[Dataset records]
Start of Block

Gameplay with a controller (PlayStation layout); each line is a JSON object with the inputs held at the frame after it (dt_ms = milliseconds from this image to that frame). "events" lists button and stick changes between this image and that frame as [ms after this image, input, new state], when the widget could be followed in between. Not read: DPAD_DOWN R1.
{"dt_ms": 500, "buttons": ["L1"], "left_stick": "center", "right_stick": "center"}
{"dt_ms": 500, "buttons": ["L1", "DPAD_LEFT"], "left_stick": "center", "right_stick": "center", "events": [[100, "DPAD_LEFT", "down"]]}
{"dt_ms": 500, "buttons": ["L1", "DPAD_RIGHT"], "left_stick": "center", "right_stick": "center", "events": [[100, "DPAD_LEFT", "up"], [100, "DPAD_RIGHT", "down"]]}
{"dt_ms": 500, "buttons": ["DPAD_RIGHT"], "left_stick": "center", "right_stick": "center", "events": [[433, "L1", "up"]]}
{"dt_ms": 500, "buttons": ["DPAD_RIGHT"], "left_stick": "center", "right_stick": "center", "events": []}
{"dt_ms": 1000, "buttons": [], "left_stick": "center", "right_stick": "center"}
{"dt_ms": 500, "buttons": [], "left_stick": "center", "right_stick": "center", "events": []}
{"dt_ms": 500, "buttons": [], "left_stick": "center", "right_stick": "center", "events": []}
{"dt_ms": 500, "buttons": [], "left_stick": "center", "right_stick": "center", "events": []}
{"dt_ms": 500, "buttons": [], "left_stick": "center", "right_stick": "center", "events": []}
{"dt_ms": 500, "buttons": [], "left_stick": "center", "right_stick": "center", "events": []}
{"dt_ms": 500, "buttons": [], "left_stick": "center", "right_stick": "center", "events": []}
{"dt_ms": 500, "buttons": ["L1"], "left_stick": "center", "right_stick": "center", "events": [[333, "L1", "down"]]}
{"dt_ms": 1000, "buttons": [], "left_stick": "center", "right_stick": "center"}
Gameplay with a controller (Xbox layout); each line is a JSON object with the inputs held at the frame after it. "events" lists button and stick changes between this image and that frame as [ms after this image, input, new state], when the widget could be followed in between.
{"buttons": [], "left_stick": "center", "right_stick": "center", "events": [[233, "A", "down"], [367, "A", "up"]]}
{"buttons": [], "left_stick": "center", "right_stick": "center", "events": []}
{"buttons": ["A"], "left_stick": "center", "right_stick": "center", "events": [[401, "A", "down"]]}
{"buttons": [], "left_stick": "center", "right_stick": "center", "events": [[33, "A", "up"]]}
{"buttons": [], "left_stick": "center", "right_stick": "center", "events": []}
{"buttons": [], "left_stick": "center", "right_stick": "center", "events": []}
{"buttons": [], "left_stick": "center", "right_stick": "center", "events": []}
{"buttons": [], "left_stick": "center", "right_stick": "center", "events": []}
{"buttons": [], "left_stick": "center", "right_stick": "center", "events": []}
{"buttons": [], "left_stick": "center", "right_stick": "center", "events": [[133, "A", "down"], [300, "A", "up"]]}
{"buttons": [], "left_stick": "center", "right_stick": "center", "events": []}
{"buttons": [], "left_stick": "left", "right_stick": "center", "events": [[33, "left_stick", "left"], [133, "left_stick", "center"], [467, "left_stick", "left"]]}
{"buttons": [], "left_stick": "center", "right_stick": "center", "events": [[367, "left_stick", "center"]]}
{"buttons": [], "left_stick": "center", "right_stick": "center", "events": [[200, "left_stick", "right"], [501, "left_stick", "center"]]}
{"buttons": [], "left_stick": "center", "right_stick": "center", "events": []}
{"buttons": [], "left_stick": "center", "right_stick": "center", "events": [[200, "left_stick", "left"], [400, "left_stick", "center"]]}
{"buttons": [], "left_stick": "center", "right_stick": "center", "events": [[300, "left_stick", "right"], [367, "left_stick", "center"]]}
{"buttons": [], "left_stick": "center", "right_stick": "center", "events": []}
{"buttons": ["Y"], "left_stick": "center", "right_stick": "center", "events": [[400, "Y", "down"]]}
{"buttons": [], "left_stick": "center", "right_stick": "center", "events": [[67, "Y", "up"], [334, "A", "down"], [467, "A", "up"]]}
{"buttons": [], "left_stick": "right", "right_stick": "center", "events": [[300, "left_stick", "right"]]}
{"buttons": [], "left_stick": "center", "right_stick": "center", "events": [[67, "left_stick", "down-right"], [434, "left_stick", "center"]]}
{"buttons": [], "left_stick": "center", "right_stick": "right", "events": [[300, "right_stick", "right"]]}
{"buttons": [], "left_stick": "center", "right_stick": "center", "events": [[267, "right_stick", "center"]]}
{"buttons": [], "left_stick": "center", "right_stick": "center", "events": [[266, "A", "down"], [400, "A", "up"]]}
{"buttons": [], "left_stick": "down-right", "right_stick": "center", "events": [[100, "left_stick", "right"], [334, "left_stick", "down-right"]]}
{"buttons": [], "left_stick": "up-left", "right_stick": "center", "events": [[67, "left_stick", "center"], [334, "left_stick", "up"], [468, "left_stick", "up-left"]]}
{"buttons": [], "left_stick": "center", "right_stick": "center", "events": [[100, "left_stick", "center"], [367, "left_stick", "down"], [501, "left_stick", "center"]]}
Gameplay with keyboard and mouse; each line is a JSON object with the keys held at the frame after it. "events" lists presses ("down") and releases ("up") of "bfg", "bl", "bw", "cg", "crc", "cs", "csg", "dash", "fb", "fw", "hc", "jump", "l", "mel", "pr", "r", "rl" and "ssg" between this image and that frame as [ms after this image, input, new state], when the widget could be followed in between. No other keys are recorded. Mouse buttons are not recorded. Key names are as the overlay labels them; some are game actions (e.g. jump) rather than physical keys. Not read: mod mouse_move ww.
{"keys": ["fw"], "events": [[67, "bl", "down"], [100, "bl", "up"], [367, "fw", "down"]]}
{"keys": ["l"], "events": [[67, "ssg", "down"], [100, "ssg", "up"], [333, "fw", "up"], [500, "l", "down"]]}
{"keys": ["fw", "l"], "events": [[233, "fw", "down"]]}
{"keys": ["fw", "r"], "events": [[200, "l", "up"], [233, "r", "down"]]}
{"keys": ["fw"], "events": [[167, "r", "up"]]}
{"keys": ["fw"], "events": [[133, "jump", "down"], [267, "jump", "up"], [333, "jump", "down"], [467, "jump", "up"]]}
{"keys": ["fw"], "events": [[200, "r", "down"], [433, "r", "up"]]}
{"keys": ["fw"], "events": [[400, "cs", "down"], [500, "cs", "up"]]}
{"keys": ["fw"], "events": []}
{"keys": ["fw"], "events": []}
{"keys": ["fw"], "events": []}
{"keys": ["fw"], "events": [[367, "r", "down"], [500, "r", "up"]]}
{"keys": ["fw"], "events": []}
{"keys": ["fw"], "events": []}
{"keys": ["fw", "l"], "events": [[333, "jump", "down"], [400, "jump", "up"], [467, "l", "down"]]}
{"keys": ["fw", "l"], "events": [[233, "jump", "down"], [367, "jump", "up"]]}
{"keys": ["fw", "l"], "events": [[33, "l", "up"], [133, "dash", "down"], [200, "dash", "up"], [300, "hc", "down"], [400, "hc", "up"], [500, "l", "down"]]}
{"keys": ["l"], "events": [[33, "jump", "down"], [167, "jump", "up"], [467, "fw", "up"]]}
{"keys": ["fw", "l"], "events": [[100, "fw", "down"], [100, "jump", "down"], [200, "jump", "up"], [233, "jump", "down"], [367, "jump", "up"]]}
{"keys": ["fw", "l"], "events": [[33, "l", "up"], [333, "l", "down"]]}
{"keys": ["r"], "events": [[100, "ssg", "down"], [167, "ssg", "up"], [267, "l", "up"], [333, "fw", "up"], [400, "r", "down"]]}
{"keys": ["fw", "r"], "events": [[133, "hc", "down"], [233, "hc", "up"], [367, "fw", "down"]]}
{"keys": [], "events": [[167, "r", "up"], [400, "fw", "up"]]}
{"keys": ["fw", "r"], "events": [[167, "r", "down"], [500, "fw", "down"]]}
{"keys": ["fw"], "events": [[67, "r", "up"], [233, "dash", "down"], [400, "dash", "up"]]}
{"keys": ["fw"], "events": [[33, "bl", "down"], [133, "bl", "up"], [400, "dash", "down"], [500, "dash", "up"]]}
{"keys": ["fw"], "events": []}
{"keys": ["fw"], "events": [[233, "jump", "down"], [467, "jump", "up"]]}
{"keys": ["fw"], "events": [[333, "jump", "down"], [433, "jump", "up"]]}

End of Block

Exactly how many lines of the data above hold the word "controller"? The number is the whole answer.

2